In BAD RELIGION: How We Became a Nation of Heretics, New York Times columnist, Ross Douthat analyzes current American spirituality beginning with Elizabeth Gilbert’s Eat, Pray, Love, which was made into a movie starring Julia Roberts.
“The message of Eat, Pray, Love is the same gospel preached by a cavalcade of contemporary gurus, teachers, and would-be holy men and women: Deepak Chopra and Eckhart Tolle, Paulo Coelho and James Redfield, Neal Donald Walsch and Marianne Williamson. It’s the insight offered by just about every spiritual authority ever given a platform in Oprah Winfrey’s media empire. It’s the theology that Elaine Pagels claims to have rediscovered in the lost gospels of the early Christian Church. It’s the religious message with the most currency in American popular culture… the metaphysic woven through Disney cartoons and Discovery Channel specials, and the dogma of George Lucas’s Jedi, whose mystical Force, like Gilbert’s God, ‘surrounds us, penetrates us, and binds the galaxy together.’
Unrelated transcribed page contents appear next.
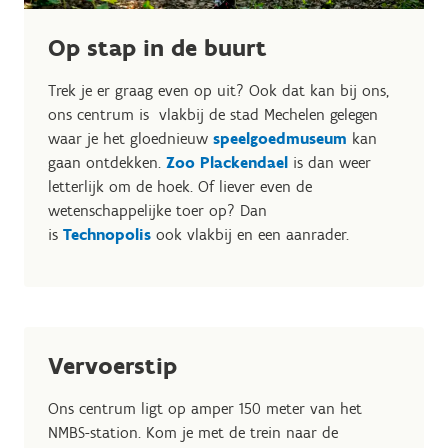
Op stap in de buurt
Trek je er graag even op uit? Ook dat kan bij ons,
ons centrum is vlakbij de stad Mechelen gelegen
waar je het gloednieuw
speelgoedmuseum
kan
gaan ontdekken.
Zoo Plackendael
is dan weer
letterlijk om de hoek. Of liever even de
wetenschappelijke toer op? Dan
is
Technopolis
ook vlakbij en een aanrader.
Vervoerstip
Ons centrum ligt op amper 150 meter van het
NMBS-station. Kom je met de trein naar de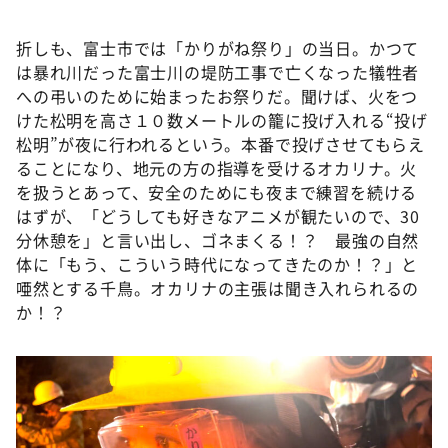
折しも、富士市では「かりがね祭り」の当日。かつて
は暴れ川だった富士川の堤防工事で亡くなった犠牲者
への弔いのために始まったお祭りだ。聞けば、火をつ
けた松明を高さ１０数メートルの籠に投げ入れる“投げ
松明”が夜に行われるという。本番で投げさせてもらえ
ることになり、地元の方の指導を受けるオカリナ。火
を扱うとあって、安全のためにも夜まで練習を続ける
はずが、「どうしても好きなアニメが観たいので、30
分休憩を」と言い出し、ゴネまくる！？ 最強の自然
体に「もう、こういう時代になってきたのか！？」と
唖然とする千鳥。オカリナの主張は聞き入れられるの
か！？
This creed is sometimes described as ‘spiritual, not religious’ – because some of its proponents are uncomfortable with the word God, and because all of them are critical of institutional religion and insistent that their spiritual vision is bigger than any particular church or creed or faith. But this is perhaps a distinction without a difference. It still testifies to the truth of a particular theology, a particular way of thinking about God.
The theology’s tenets can be summed up as follows. First, that all organized religions offer only partial glimpses of God or light or Being that all of them pursue, and that the true spiritual adept must seek to experience God through feeling rather than reason, experience rather than dogma, a direct encounter rather than a hand-me-down revelation. ‘Listen to your feelings’, ‘Listen to your Highest Thought’.
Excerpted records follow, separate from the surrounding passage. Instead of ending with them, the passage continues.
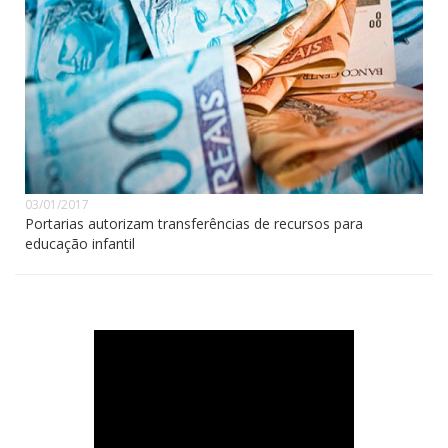
03/01/2017
Portarias autorizam transferências de recursos para
educação infantil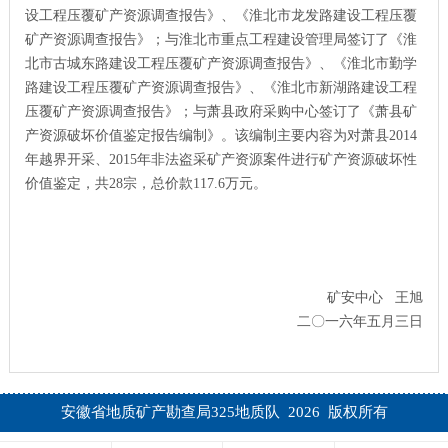
设工程压覆矿产资源调查报告》、《淮北市龙发路建设工程压覆
矿产资源调查报告》；与淮北市重点工程建设管理局签订了《淮
北市古城东路建设工程压覆矿产资源调查报告》、《淮北市勤学
路建设工程压覆矿产资源调查报告》、《淮北市新湖路建设工程
压覆矿产资源调查报告》；与萧县政府采购中心签订了《萧县矿
产资源破坏价值鉴定报告编制》。该编制主要内容为对萧县2014
年越界开采、2015年非法盗采矿产资源案件进行矿产资源破坏性
价值鉴定，共28宗，总价款117.6万元。
矿安中心 王旭
二〇一六年五月三日
安徽省地质矿产勘查局325地质队 2026 版权所有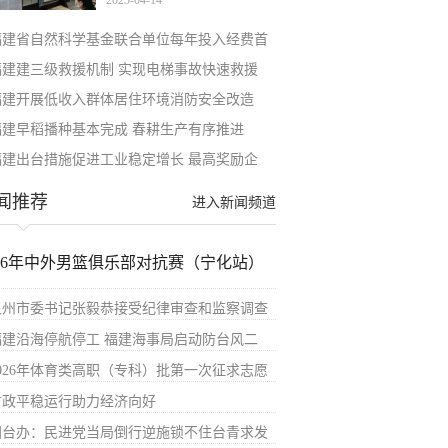
2023-04-14
福建省自然科学基金联合单位每年投入经费首
福建建三级救援机制 实现电梯事故快速救援
福建开展低收入群体居住环境消防安全改造
福建早稻播种基本完成 春耕生产有序推进
福建出台措施促进工业稳定增长 最高奖励企
闻推荐
进入新闻频道
026年中外男篮俱乐部对抗赛（宁化站）
泉州市委书记张毅恭接受纪律审查和监察调查
福建沿海停航停工 福建海事局启动防台风二
2026年体育类高职（专科）批第一次征求志愿
财政平稳运行助力经济向好
国台办：民进党当局倒行逆施锁不住台青求发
Second, that God is everywhere and within everything, but at the same time the best way to encounter the divine is through the God within, the divinity that resides inside your very self and soul.
Third, that God’s all-encompassing nature means that sin and death and evil – or what seem like sin and death and evil – will ultimately be reconciled rather than defeated. There is no hell save the one we make for ourselves on Earth, no final separation from the Being that all our beings rest within.
Finally, that beatitude is constantly available. Heaven is on earth, ‘God is right here, right now,’ and eternity can be entered at any moment, by any person who understand how to let go, let God, and let themselves be washed away in love.
Sometimes the God Within isn’t God at all, but just the ego or the libido, using spirituality as a convenient gloss for its own desires and impulses. It just provides an excuse for making religious faith more comfortable, more dilettantish, more self-absorbed – for doing what you feel like doing anyway, and calling it obedience to a Higher Power or Supreme Self. The result isn’t megalomania but a milder form of solipsism, with numinous experience as a kind of spiritual comfort food rather than a spur to moral transformation – there when you need it, and not a bother when you don’t. It’s the church of the Oprah Winfrey Network, you might say: religion as a path to constant self-affirmation, heresy as self-help, the quest for God as the ultimate form of therapy.
God Within religion doesn’t seem to have delivered to Americans the very things that it claims to be the best suited to provide – contentment, happiness, well-being, and above all the ability to forge successful relationships with fellow human beings. Instead, the solipsism and narcissism that shadow God Within theology seem to be gradually overwhelming our ability to live in community with one another. Americans are less happy in their marriages than they were thirty years ago. Our social circles have constricted: declining rates of churchgoing have been accompanied by declining rates of just about every sort of social ‘joining’, and Americans seem to have fewer and fewer friends whom they genuinely trust. Our familial networks have shrunk as well. More children are raised by a single parent; fewer people marry or have children to begin with; and more and more old people live and die alone. Learning to love ourselves and love the universe isn’t necessarily the best way to learn to love our neighbor as ourselves.” (pp.211-241)
Thank God for Jesus and the Gospel. “God so loved the world, that he gave his only Son, that whoever believes in him should not perish but have eternal life.” (John 3:16) He will deliver us from self-centeredness and selfishness to love one another by the power of the Cross and the Spirit.